The Senate of College Councils and the Office of Academic Service Learning are working together to help students find courses that will combine academics with community outreach.
On Thursday night, the Senate passed a resolution in support of adding a service learning flag to the course schedule that would indicate classes with an emphasis on an outreach-oriented application of coursework. Senate will continue to work with the office to make the flag a reality, said Senate President Chelsea Adler.
“I went to Ghana the summer after my sophomore year for a month. The people I met and worked with opened my eyes,” Adler said. “There is so much potential for learning to take place outside the classroom, and service learning is the best way to take advantage of that.”
Rose Cahalan, the director of the office, said she and other administrators have been toying with the idea of adding the flag for some time and are glad to have found student allies in Senate leadership.
“The Office of Academic Service Learning fully supports the Senate resolution and enthusiastically welcomes student interest in this issue,” Cahalan said. “Adding a [service learning] flag would make it much easier for students to find out about our courses, and it would also improve our office’s record-keeping.”
Currently, the University has about 50 classes that qualify as service learning courses under the office’s support, Cahalan said. They are listed on the office’s website, but the new initiative would make their availability more apparent to all students registering.

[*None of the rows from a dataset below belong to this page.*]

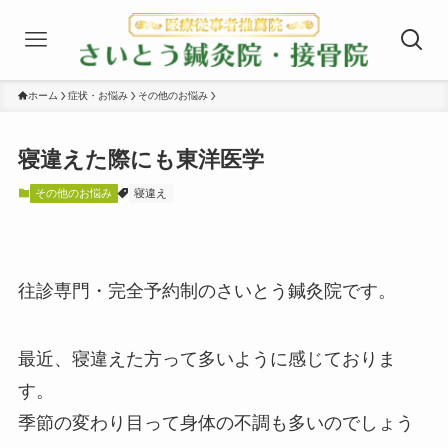
ホーム
症状・お悩み
その他のお悩み
寝違えた際にも東洋医学
その他のお悩み
寝違え
往診専門・完全予約制のさいとう鍼灸院です。
最近、寝違えた方って多いように感じておりま
す。
季節の変わり目って身体の不調も多いのでしょう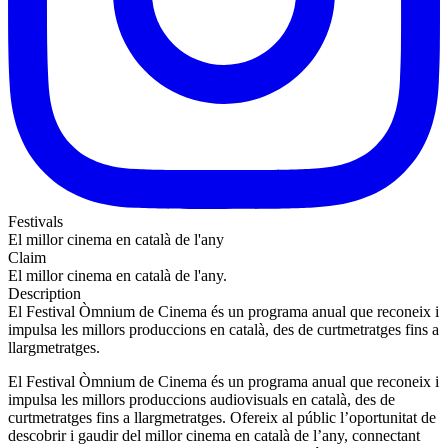
Festivals
El millor cinema en català de l'any
Claim
El millor cinema en català de l'any.
Description
El Festival Òmnium de Cinema és un programa anual que reconeix i
impulsa les millors produccions en català, des de curtmetratges fins a
llargmetratges.
El Festival Òmnium de Cinema és un programa anual que reconeix i
impulsa les millors produccions audiovisuals en català, des de
curtmetratges fins a llargmetratges. Ofereix al públic l’oportunitat de
descobrir i gaudir del millor cinema en català de l’any, connectant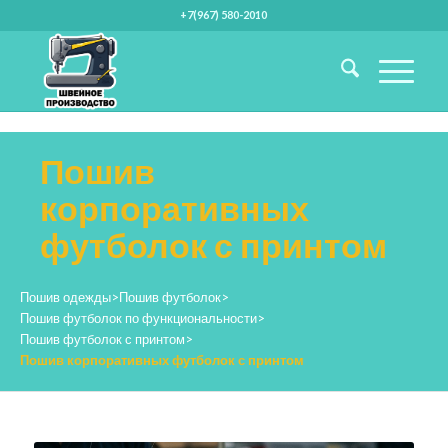
+7(967) 580-2010
Пошив
корпоративных
футболок с принтом
Пошив одежды
>
Пошив футболок
>
Пошив футболок по функциональности
>
Пошив футболок с принтом
>
Пошив корпоративных футболок с принтом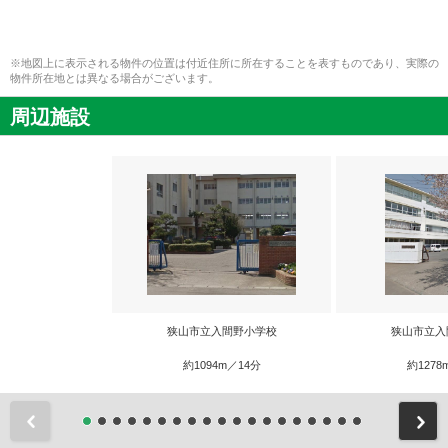
※地図上に表示される物件の位置は付近住所に所在することを表すものであり、実際の
物件所在地とは異なる場合がございます。
周辺施設
狭山市立入間野小学校
狭山市立入
約1094m／14分
約1278
前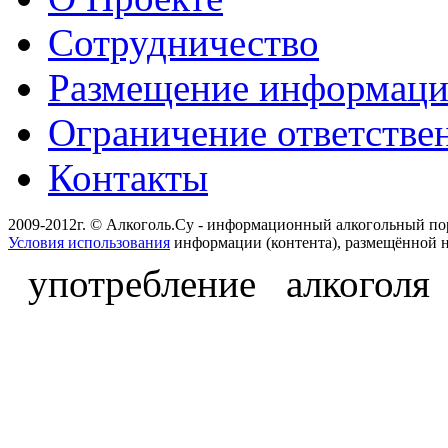
Сотрудничество
Размещение информац
Ограничение ответстве
Контакты
2009-2012г. © Алкоголь.Су - информационный алкогольный по
Условия использования
информации (контента), размещённой н
употребление алкоголя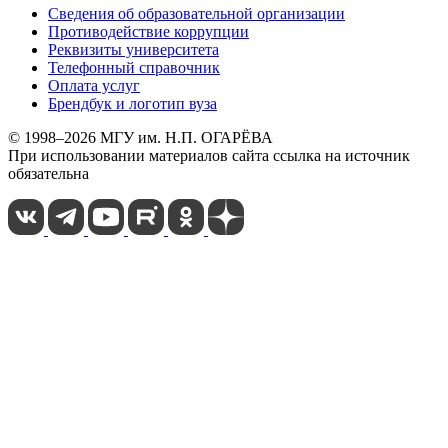
Сведения об образовательной организации
Противодействие коррупции
Реквизиты университета
Телефонный справочник
Оплата услуг
Брендбук и логотип вуза
© 1998–2026 МГУ им. Н.П. ОГАРЁВА
При использовании материалов сайта ссылка на источник
обязательна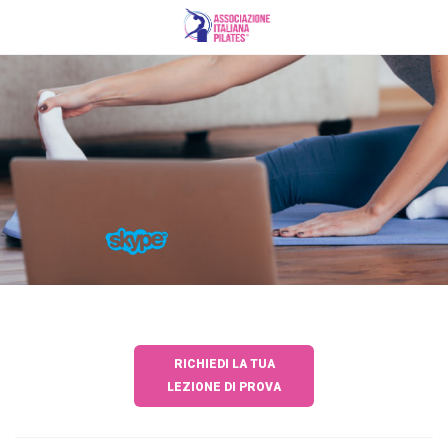
RICHIEDI LA TUA
LEZIONE DI PROVA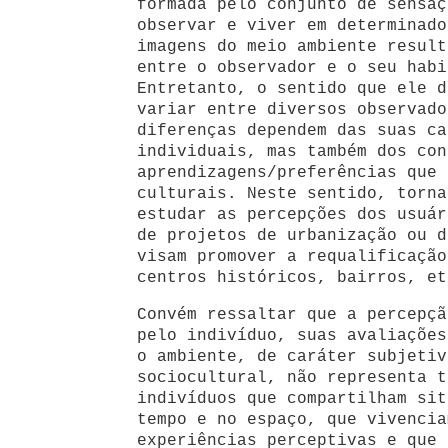
formada pelo conjunto de sensaç
observar e viver em determinado
imagens do meio ambiente result
entre o observador e o seu habi
Entretanto, o sentido que ele d
variar entre diversos observado
diferenças dependem das suas ca
individuais, mas também dos con
aprendizagens/preferências que 
culturais. Neste sentido, torna
estudar as percepções dos usuár
de projetos de urbanização ou d
visam promover a requalificação
centros históricos, bairros, et
Convém ressaltar que a percepçã
pelo indivíduo, suas avaliações
o ambiente, de caráter subjetiv
sociocultural, não representa t
indivíduos que compartilham sit
tempo e no espaço, que vivencia
experiências perceptivas e que 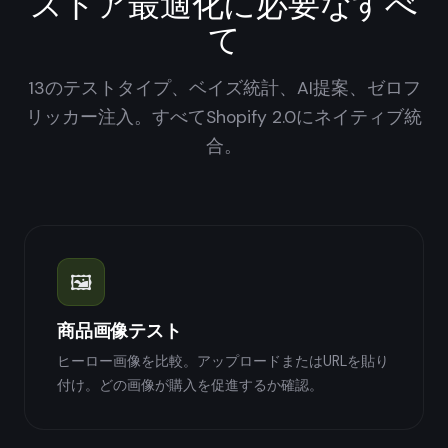
ストア最適化に必要なすべ
て
13のテストタイプ、ベイズ統計、AI提案、ゼロフ
リッカー注入。すべてShopify 2.0にネイティブ統
合。
🖼️
商品画像テスト
ヒーロー画像を比較。アップロードまたはURLを貼り
付け。どの画像が購入を促進するか確認。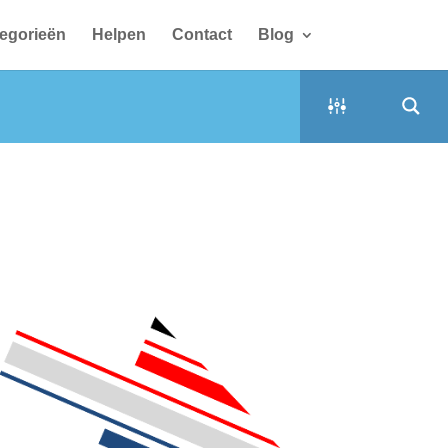
egorieën
Helpen
Contact
Blog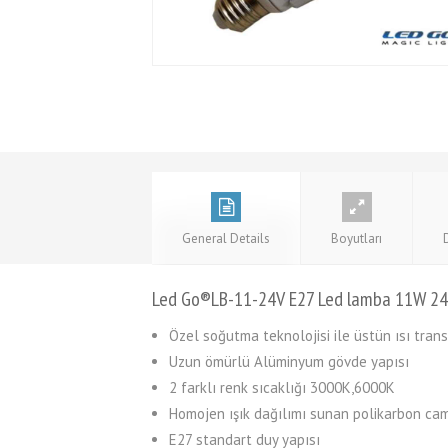
General Details
Boyutları
Led Go®LB-11-24V E27 Led lamba 11W 2
Özel soğutma teknolojisi ile üstün ısı trans
Uzun ömürlü Alüminyum gövde yapısı
2 farklı renk sıcaklığı 3000K,6000K
Homojen ışık dağılımı sunan polikarbon ca
E27 standart duy yapısı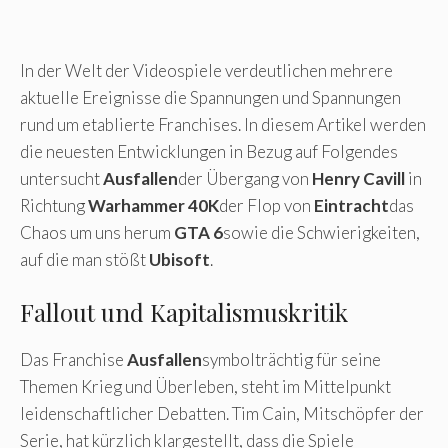
In der Welt der Videospiele verdeutlichen mehrere
aktuelle Ereignisse die Spannungen und Spannungen
rund um etablierte Franchises. In diesem Artikel werden
die neuesten Entwicklungen in Bezug auf Folgendes
untersucht
Ausfallen
der Übergang von
Henry Cavill
in
Richtung
Warhammer 40K
der Flop von
Eintracht
das
Chaos um uns herum
GTA 6
sowie die Schwierigkeiten,
auf die man stößt
Ubisoft
.
Fallout und Kapitalismuskritik
Das Franchise
Ausfallen
symbolträchtig für seine
Themen Krieg und Überleben, steht im Mittelpunkt
leidenschaftlicher Debatten. Tim Cain, Mitschöpfer der
Serie, hat kürzlich klargestellt, dass die Spiele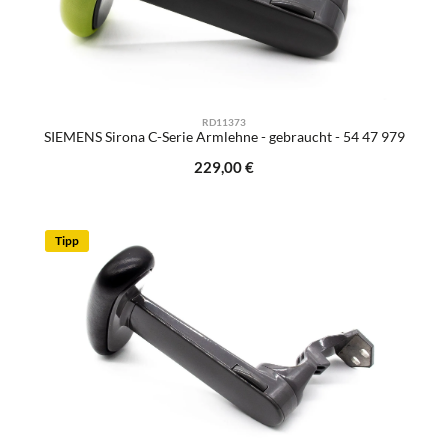
RD11373
SIEMENS Sirona C-Serie Armlehne - gebraucht - 54 47 979
Regulärer Preis:
229,00 €
Tipp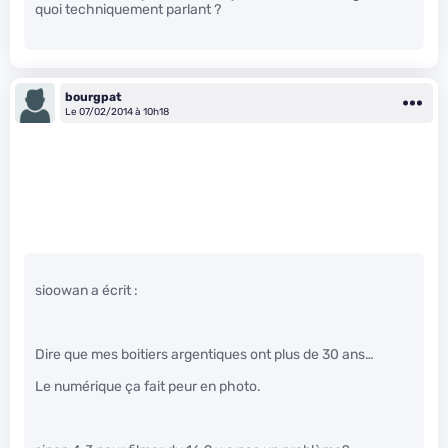
quoi techniquement parlant ?
bourgpat
Le 07/02/2014 à 10h18
sioowan a écrit :
Dire que mes boitiers argentiques ont plus de 30 ans…
Le numérique ça fait peur en photo.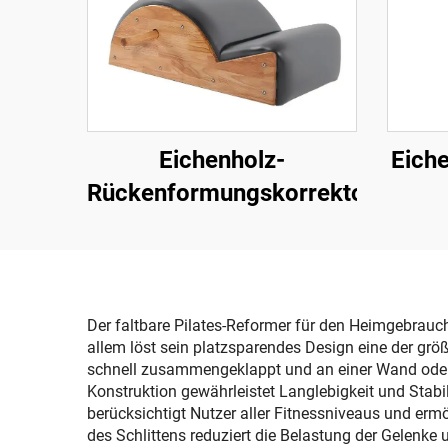
Eichenholz-
Eiche
Rückenformungskorrektor
Der faltbare Pilates-Reformer für den Heimgebrauch
allem löst sein platzsparendes Design eine der gr
schnell zusammengeklappt und an einer Wand oder u
Konstruktion gewährleistet Langlebigkeit und Stabi
berücksichtigt Nutzer aller Fitnessniveaus und e
des Schlittens reduziert die Belastung der Gelenke 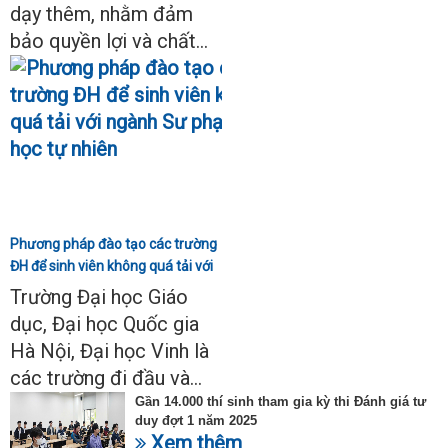
dạy thêm, nhằm đảm
bảo quyền lợi và chất...
Phương pháp đào tạo các trường
ĐH để sinh viên không quá tải với
ngành Sư phạm Khoa học tự
Trường Đại học Giáo
nhiên
dục, Đại học Quốc gia
Hà Nội, Đại học Vinh là
các trường đi đầu và...
Gần 14.000 thí sinh tham gia kỳ thi Đánh giá tư
duy đợt 1 năm 2025
Xem thêm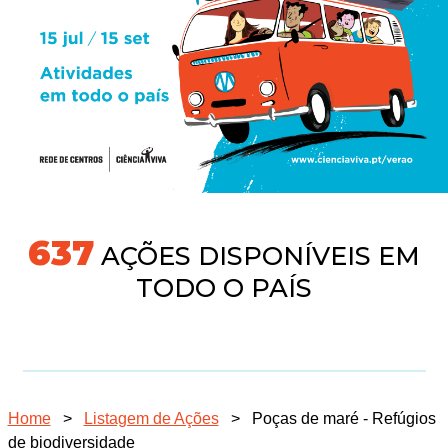
677
AÇÕES DISPONÍVEIS EM
TODO O PAÍS
Home
>
Listagem de Ações
>
Poças de maré - Refúgios
de biodiversidade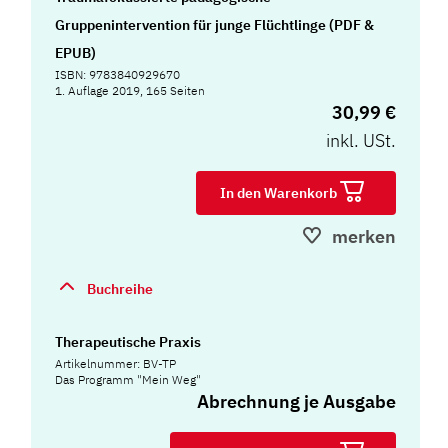
Gruppenintervention für junge Flüchtlinge (PDF &
EPUB)
ISBN: 9783840929670
1. Auflage 2019, 165 Seiten
30,99 €
inkl. USt.
In den Warenkorb
merken
Buchreihe
Therapeutische Praxis
Artikelnummer: BV-TP
Das Programm "Mein Weg"
Abrechnung je Ausgabe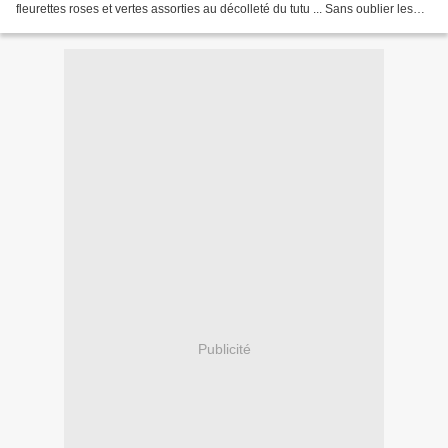
fleurettes roses et vertes assorties au décolleté du tutu ... Sans oublier les
collants et les chaussons...
Publicité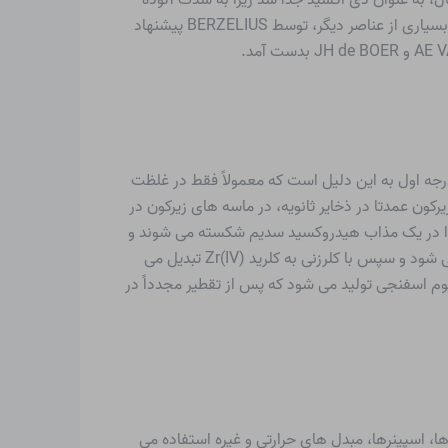
بود. KLAPROTH آن را خاک زیرکونیوم نامید، بعداً فلز متعلق به زمین زیرکونیوم نام گرفت (دوباره بعدها زیرکونیوم). نماد Zr، مانند بسیاری از عناصر دیگر، توسط BERZELIUS پیشنهاد
فلز نسبتاً دیر کشف شد، که در درجه اول به این دلیل است که معمولاً فقط در غلظت
ن عمدتا در ذخایر ثانویه، در ماسه های زیرکون در
بتدا در یک مذاب هیدروکسید سدیم شکسته می شوند و
سپس به اکسید زیرکونیوم (IV) تبدیل می شوند. این به نوبه خود به کربنیترید زیرکونیوم با کربن در یک کوره قوس الکتریکی تبدیل می شود و سپس با کلرزنی به کلرید Zr(IV) تبدیل می
اد کاهش می یابد. به این ترتیب زیرکونیوم اسفنجی تولید می شود که پس از تقطیر مجدداً در
ا، اسپینرها، مبدل های حرارتی و غیره استفاده می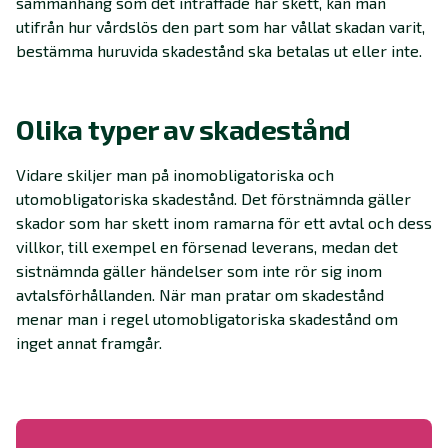
sammanhang som det inträffade har skett, kan man
utifrån hur vårdslös den part som har vållat skadan varit,
bestämma huruvida skadestånd ska betalas ut eller inte.
Olika typer av skadestånd
Vidare skiljer man på inomobligatoriska och
utomobligatoriska skadestånd. Det förstnämnda gäller
skador som har skett inom ramarna för ett avtal och dess
villkor, till exempel en försenad leverans, medan det
sistnämnda gäller händelser som inte rör sig inom
avtalsförhållanden. När man pratar om skadestånd
menar man i regel utomobligatoriska skadestånd om
inget annat framgår.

Such a listing would encourage students with an interest in service learning to register for appropriate classes, while warning students who might not have service-related passions, said Alice Batt, a rhetoric and writing professor and the Undergraduate Writing Center coordinator. Batt teaches a class on writing for nonprofits, in which students write grants and promotional materials for local organizations.
“There are so many students who are really into volunteerism and wanting to be engaged in the community,” she said. “I developed the course in 2006 so we could talk about and actually do that kind of work. It fills every semester and there’s a huge waiting list, so I think I tapped into a niche.”
Cahalan warned that actually getting the flag in place could take several months, but Adler said she hopes to see it on the course schedule for fall 2011.